The material’s deformation behavior has a significant effect on the quality of hot-worked products [44,45]. In general, the superplastic flow stress depends on the temperature, strain rate, and strain. Depending on the alloy structure, strain hardening or strain softening accompanied the deformation. Thus, an appropriate constitutive model, which correlates with these factors, is required to designate the SPF parameters and predict the flow stress. Superplastic deformation modeling has been of great interest over the years, and many computational algorithms have been proposed for aluminum alloys [46,47,48,49,50,51,52,53,54,55,56]. Among these computational algorithms, constitutive equations and artificial neural networks (ANN) are widely used to model the superplastic flow behavior. Li et al. [56] examined the deformation behavior of the AA7050 Al-Zn-Mg-based alloy, which demonstrated strain hardening and developed a constitutive equation considering the strain compensation. The accuracy of the developed model for the AA7050 alloy was verified by comparing the experimental and predicted findings. Chen et al. [44] modeled the hot deformation behavior of the AA7005 alloy. The comparisons between the experimental and the predicted data prove the quality of the constructed Arrhenius-type model. Yakovtseva et al. [55] developed an artificial neural network (ANN) and Arrhenius-type constitutive models (ACE) to predict the flow behavior accompanied with strain softening for the Al-Zn-Mg-based alloy. The cross-validation technique demonstrated a good precision for both constructed models [55]. This study aims to develop a mathematical model for predicting the superplastic flow behavior of the novel Al-Mg-Fe-Ni-based alloy, demonstrating high-strain-rate superplasticity and strain softening during the deformation. For this purpose, the ACE and ANN approaches were involved, and their accuracies were compared.

2. Materials and Methods

The Al–4.9Mg–0.9Fe–0.9Ni–0.2Zr–0.1Sc (wt.%) alloy was investigated. The alloy was processed in a laboratory. The 99.85% Al, 99.5% Mg, and the master alloys of Al-10% Fe, Al-10% Ni, Al-2% Sc, and Al-5% Zr were used for the alloy preparation. A Nabertherm K4/13 electric furnace (Nabertherm GmbH, Lilienthal, Germany) with air atmosphere was used for melting. The casting was processed at a temperature of 780 ± 10 °C. The ingot with a size of 30 × 120 × 250 mm was cast using a semicontinuous method in a water-cooled system providing a casting–cooling rate of about 5 K/s. The sheet was processed using the following stages: (1) homogenization annealing at 350 °C for 8 h and 450 °C for 2 h, (2) hot rolling at a temperature of 400 ± 10 °C for the reduction of 70%, and (3) cold rolling at room temperature for the reduction of 50%. The heat treatment was performed in a Nabertherm N60/85HA furnace (Nabertherm GmbH, Lilienthal, Germany) with air-force convection.

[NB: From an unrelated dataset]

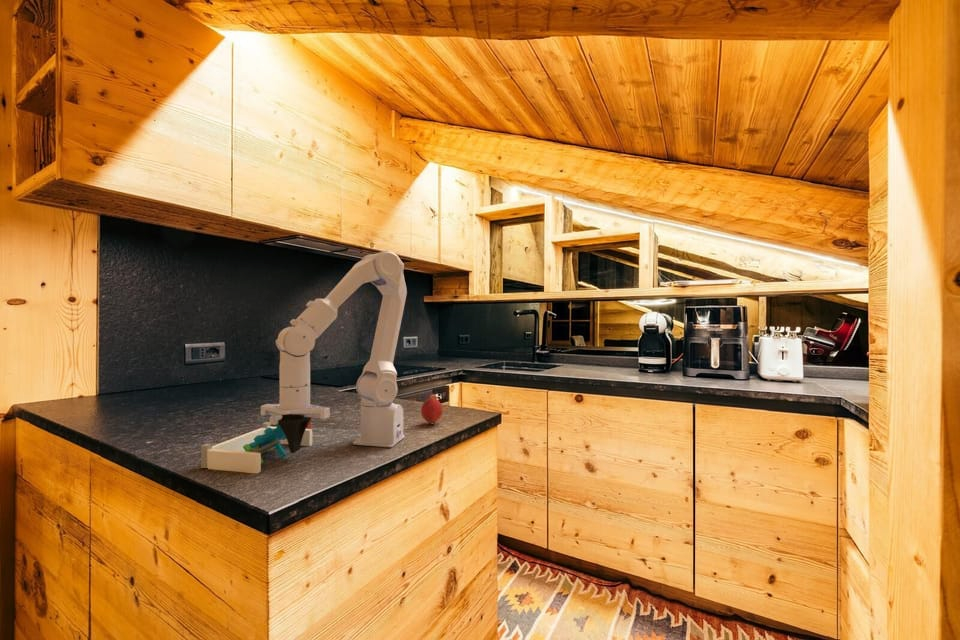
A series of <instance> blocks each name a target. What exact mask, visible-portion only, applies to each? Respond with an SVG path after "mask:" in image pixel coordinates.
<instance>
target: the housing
mask: <svg viewBox="0 0 960 640" xmlns="http://www.w3.org/2000/svg"><path fill="white" fill-rule="evenodd" d="M269 427H270V428H271V429H275V428H277V427H271V422H269V421H265V422H263V423H262V424H261V427H260V428H258V429H255V430H252V431H250V432H247V433H244V434H241V435H239V436H236V437H232V438H231V439H227V440H225V441H222V442H220V443H218V444H217V443H216V444H215V445H213V444H212V443H204V444H202V445H200V446H201V447H200V449H201V451H200V457H201V458H200V461H201V462H200V468H201V469H202V468H208V469H207V470H217V471H224V472H225V471H227V472H234V473H235V472H236V473H237V472H238V473H248V474H255V475H257V474H259V473H260V472H262V469H261V468H262V464H261V459H262V455H261V454H262V453H255V452H246V451H245V450H244V448H243V446H244V445H246V444H250V443H253V442H255V441H254V438H255V437H256V436H258V435H264V434H265V432H264V431H265V430H266V429H267V428H269ZM279 441H280V443H279V444H280V445H288V441H287V438H286V439H284V440H279ZM312 445H313V429H312V428H311V429H306V430H305V432H304V435H303V438H302V441H301V445H300V446H304V447H311V446H312Z"/></svg>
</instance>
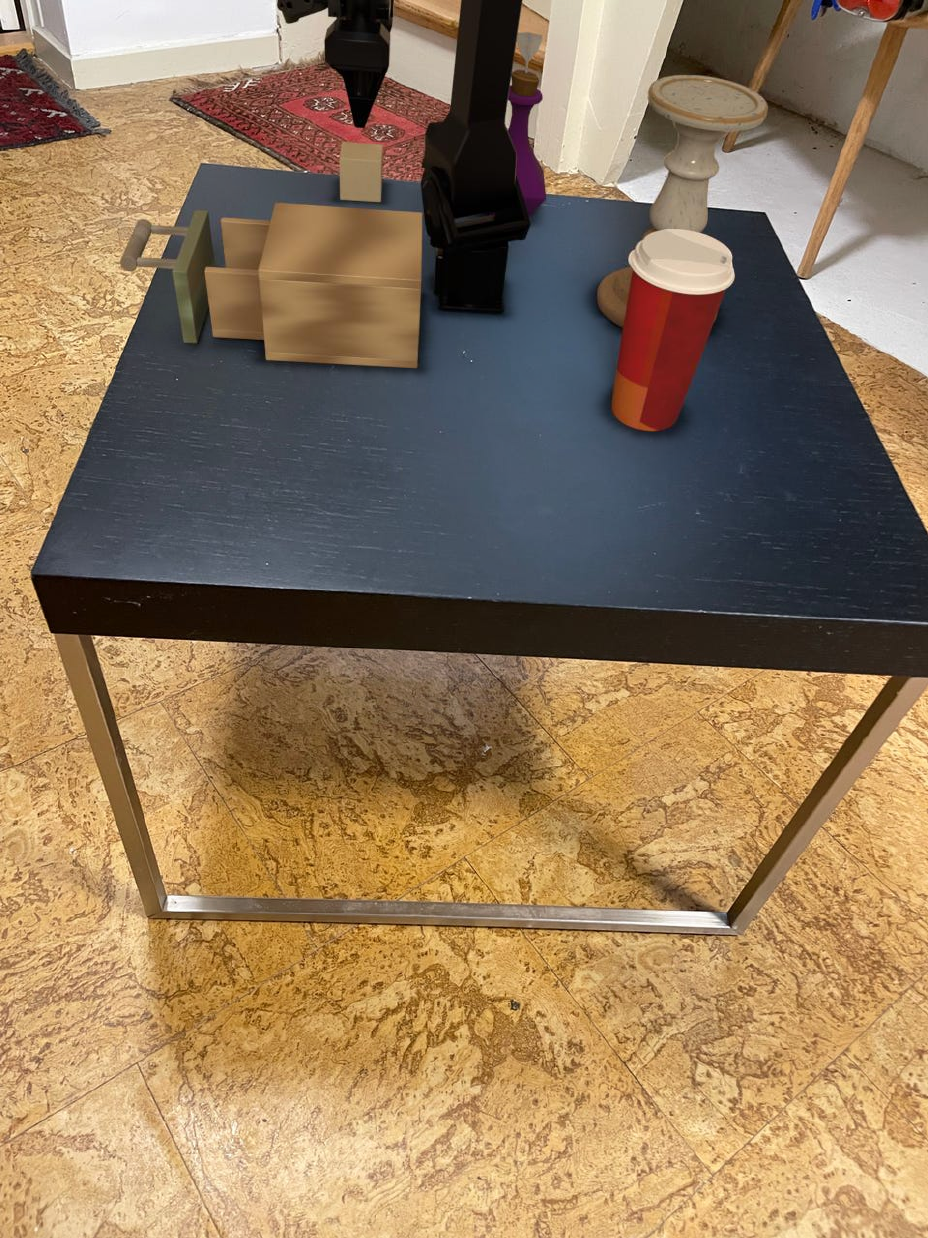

The microstructure was examined with scanning electron microscopy (SEM) using a Tescan-VEGA3 (Tescan Brno s.r.o., Kohoutovice, Czech Republic) equipped with an X-MAX80 (Oxford Instruments plc, Abingdon, UK) energy dispersive spectrometry (EDS) system. The samples were prepared by mechanical grinding using SiC papers and polishing in a 20% water solution of colloidal silica-based suspension. An Axiovert 200 MMAT (Carl Zeiss, Oberkochen, Germany) light microscopy (LM) with polarized light was used to analyze the grain structure. The samples were subjected to anodizing at a voltage of 20 V for 20 s in a 10% water solution of the H₃BO₄ saturated in the HF.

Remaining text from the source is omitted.